WORK TO COMPLETE: Transcribe only the lines of the listing below from the one holding "A GUID that" through the one holding "- EventIdentifier.", inclusive, without any change.

RECORDED INFORMATION:
========

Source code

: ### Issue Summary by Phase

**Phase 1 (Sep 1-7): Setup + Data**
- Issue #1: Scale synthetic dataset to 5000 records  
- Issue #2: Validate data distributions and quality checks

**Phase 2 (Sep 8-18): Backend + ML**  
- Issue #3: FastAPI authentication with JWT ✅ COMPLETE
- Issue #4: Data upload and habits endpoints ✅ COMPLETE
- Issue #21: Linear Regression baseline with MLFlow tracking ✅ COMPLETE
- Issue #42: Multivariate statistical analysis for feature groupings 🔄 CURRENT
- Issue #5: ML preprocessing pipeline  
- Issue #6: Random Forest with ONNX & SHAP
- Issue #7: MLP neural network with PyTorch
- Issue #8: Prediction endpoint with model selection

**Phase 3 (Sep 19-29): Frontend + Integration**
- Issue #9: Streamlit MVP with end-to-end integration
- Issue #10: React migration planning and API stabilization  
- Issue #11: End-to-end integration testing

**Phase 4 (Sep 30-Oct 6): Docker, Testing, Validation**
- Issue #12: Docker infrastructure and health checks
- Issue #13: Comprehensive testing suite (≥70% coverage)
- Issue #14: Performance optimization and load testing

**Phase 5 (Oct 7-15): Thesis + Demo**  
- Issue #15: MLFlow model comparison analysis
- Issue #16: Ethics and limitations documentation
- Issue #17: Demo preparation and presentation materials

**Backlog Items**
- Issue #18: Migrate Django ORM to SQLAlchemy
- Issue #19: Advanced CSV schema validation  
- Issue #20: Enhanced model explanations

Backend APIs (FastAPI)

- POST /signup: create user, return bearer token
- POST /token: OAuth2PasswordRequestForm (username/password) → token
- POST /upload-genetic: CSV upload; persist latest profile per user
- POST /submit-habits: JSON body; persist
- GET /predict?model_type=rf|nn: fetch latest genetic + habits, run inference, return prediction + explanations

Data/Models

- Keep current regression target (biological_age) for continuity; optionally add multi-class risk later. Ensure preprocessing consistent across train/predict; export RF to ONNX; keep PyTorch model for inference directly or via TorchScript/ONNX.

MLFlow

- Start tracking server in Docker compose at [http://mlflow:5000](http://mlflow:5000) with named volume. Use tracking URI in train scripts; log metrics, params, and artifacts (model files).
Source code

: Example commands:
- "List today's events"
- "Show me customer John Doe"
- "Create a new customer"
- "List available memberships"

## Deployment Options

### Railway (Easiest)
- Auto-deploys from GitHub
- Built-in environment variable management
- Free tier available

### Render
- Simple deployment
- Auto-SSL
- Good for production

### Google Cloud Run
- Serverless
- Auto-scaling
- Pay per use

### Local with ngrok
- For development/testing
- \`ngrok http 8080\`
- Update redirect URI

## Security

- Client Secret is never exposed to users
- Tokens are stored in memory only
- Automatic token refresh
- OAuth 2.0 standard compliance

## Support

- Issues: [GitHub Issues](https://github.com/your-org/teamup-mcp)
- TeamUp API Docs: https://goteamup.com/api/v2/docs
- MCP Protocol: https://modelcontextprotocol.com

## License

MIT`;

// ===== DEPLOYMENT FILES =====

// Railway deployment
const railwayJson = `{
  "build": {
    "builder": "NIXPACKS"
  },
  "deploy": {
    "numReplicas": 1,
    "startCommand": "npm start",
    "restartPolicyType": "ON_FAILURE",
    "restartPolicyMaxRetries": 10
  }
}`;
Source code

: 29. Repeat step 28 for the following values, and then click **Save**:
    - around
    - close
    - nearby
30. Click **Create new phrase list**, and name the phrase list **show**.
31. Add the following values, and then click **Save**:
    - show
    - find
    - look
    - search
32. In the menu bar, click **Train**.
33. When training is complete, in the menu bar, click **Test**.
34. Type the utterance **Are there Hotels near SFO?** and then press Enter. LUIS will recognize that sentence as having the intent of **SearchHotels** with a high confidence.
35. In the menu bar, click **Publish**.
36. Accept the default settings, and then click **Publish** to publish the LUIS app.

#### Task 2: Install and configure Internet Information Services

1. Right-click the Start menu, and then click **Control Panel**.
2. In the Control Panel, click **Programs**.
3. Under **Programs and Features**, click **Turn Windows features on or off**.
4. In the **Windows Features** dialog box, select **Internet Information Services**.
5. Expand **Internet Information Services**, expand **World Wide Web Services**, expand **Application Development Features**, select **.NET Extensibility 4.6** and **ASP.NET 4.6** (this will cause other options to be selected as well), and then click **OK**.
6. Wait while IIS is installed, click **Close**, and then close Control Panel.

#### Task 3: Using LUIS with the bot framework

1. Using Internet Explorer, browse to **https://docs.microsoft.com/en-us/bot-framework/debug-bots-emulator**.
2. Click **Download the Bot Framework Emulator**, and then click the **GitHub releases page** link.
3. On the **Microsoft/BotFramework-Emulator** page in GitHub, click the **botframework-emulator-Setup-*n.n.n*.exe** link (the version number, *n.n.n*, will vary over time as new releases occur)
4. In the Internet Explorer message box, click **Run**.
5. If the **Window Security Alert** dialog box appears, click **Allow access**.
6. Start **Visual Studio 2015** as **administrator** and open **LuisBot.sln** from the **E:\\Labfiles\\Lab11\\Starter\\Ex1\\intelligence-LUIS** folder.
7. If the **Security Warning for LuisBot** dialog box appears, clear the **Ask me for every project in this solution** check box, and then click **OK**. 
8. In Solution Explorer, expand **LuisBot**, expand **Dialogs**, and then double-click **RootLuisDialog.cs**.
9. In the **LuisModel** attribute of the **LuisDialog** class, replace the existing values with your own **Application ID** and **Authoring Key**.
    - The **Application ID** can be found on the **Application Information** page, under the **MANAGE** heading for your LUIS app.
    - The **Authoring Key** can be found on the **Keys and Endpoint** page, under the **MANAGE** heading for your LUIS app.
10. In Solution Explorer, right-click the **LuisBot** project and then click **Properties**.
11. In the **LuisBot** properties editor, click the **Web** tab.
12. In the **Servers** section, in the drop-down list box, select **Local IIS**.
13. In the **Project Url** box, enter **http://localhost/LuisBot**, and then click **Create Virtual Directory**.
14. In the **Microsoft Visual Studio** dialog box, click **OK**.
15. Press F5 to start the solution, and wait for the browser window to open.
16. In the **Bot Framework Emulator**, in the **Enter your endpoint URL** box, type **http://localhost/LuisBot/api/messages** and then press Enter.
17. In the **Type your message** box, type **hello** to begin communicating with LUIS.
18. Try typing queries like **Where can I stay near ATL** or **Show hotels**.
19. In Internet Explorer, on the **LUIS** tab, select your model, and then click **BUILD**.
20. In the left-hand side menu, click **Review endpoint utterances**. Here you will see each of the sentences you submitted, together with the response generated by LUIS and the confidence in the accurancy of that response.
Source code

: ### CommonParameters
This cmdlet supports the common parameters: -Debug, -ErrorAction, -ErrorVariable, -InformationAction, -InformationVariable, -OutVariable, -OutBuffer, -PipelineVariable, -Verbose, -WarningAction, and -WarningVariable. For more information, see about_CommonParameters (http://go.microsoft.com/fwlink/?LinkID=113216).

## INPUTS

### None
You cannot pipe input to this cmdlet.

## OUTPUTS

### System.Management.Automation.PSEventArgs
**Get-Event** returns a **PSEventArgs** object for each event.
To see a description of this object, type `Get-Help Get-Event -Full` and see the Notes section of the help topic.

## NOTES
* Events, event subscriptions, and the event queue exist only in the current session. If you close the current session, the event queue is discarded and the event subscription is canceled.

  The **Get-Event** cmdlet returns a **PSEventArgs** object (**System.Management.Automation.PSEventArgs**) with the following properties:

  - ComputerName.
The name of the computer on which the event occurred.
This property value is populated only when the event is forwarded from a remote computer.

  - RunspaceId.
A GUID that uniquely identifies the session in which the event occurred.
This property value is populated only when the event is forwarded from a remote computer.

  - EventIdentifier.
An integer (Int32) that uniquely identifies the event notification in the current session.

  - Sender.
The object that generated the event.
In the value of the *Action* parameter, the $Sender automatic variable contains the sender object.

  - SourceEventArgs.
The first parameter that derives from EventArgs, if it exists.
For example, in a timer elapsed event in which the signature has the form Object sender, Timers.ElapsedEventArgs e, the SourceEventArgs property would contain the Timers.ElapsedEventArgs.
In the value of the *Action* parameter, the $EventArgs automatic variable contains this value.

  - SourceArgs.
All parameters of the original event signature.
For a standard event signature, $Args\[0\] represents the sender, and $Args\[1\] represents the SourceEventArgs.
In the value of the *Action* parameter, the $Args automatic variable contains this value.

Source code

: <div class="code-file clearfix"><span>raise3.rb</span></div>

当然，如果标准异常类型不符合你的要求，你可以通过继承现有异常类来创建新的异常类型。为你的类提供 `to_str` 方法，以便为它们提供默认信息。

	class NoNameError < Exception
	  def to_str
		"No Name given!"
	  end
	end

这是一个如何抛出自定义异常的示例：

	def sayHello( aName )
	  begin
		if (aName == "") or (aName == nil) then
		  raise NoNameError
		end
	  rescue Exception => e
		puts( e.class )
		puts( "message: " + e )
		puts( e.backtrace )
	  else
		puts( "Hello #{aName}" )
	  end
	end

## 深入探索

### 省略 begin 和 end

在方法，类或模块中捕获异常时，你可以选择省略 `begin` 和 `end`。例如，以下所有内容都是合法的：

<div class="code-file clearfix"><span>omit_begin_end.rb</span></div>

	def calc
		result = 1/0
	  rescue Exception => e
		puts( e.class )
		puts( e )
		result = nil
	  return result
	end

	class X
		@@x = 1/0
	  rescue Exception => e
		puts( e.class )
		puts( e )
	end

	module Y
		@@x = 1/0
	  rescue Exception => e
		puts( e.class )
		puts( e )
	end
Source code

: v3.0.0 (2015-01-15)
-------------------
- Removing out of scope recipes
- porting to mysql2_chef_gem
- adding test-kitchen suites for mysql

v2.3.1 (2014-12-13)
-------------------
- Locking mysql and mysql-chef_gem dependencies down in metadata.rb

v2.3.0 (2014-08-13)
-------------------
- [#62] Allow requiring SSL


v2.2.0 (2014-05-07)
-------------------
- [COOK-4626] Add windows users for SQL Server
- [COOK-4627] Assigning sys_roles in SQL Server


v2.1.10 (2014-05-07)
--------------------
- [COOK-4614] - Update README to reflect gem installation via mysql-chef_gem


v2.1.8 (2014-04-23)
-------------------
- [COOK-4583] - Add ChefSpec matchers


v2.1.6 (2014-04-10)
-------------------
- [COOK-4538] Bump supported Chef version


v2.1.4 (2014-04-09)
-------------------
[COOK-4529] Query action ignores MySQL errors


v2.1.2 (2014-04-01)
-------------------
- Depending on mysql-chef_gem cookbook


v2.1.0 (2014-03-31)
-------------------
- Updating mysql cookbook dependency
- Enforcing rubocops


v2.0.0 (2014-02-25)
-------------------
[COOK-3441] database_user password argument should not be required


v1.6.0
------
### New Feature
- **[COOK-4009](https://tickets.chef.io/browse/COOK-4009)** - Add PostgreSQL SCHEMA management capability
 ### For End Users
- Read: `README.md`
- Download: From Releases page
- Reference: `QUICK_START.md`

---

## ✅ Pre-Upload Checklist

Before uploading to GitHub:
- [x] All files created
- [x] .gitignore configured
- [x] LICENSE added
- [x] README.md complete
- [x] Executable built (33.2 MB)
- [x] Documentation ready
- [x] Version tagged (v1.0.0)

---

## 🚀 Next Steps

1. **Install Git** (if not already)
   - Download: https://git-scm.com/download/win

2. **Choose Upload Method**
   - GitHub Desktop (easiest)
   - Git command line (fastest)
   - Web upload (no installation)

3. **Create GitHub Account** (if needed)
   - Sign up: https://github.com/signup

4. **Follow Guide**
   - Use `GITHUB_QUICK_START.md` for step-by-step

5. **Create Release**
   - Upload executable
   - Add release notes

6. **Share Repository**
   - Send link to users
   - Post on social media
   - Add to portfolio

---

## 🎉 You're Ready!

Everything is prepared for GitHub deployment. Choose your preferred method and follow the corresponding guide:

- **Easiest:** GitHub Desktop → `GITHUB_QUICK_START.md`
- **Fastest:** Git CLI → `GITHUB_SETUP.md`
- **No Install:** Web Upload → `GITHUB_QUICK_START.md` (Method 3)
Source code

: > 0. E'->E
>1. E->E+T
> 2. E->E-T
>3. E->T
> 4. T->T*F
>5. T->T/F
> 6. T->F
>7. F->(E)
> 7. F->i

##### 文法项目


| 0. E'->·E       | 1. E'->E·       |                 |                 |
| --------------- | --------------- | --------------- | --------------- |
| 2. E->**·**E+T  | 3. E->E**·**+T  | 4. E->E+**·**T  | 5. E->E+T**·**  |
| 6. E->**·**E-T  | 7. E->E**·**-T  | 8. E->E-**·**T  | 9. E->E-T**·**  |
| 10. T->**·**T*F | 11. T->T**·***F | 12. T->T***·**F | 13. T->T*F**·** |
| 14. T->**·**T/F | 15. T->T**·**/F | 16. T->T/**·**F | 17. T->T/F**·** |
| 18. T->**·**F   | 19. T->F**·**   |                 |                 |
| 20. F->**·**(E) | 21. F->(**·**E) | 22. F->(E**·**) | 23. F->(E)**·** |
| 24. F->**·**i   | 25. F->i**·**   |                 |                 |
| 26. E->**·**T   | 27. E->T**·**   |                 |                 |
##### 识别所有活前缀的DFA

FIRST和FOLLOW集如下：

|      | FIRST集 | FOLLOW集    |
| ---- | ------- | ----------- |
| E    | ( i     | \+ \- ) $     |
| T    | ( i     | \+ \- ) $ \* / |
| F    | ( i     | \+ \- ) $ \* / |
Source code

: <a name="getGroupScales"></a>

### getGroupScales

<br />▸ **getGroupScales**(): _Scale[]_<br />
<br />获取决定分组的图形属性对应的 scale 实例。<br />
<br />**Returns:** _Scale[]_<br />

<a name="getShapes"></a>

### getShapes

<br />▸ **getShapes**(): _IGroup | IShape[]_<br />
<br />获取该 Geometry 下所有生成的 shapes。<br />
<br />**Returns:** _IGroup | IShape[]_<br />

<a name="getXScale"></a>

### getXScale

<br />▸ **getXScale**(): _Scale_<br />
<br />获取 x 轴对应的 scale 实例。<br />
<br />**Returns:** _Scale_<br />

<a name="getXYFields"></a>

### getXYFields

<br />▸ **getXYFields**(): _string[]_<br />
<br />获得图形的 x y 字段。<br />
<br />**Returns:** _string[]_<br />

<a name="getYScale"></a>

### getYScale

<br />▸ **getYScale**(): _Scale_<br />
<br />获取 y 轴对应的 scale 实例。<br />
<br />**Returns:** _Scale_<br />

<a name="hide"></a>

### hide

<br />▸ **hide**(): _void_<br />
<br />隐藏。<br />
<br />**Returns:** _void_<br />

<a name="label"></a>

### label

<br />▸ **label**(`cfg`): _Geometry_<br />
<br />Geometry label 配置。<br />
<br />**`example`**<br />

========

ANSWER SECTION:
A GUID that uniquely identifies the session in which the event occurred.
This property value is populated only when the event is forwarded from a remote computer.

  - EventIdentifier.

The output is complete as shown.